*** Task material ***

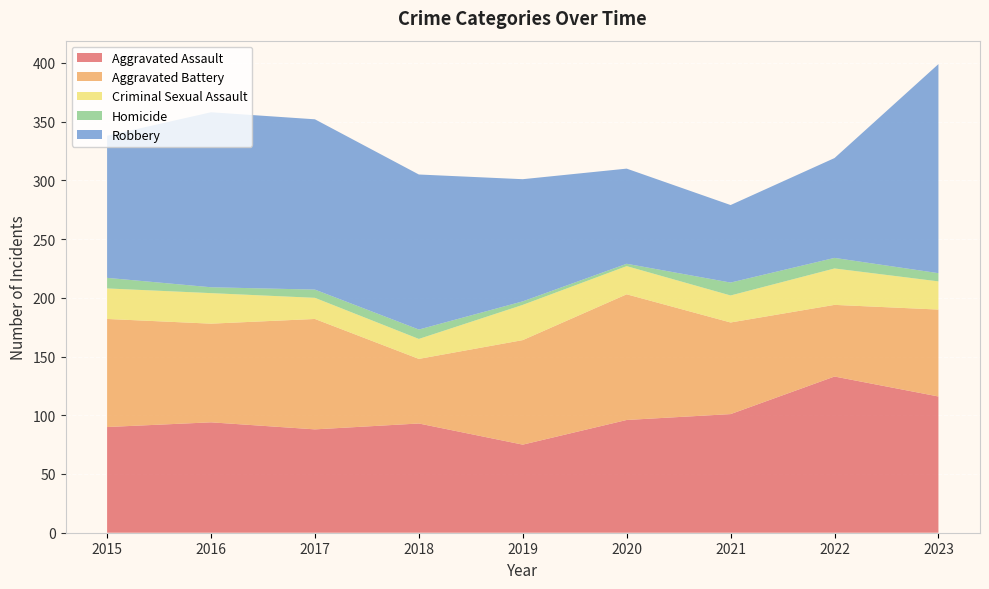

Reading right to left, list all the values displayed in this chart.

Aggravated Assault: 116	133	101	96	75	93	88	94	90
Aggravated Battery: 74	61	78	107	89	55	94	84	92
Criminal Sexual Assault: 24	31	23	24	30	17	18	26	26
Homicide: 7	9	11	2	3	8	7	5	9
Robbery: 178	85	66	81	104	132	145	149	121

*** End of Task material ***

* _Problem_:
Reproduce the listing above word for word, line by line, but leave out the picture.

* _Response to this task_:
Reading right to left, list all the values displayed in this chart.

Aggravated Assault: 116	133	101	96	75	93	88	94	90
Aggravated Battery: 74	61	78	107	89	55	94	84	92
Criminal Sexual Assault: 24	31	23	24	30	17	18	26	26
Homicide: 7	9	11	2	3	8	7	5	9
Robbery: 178	85	66	81	104	132	145	149	121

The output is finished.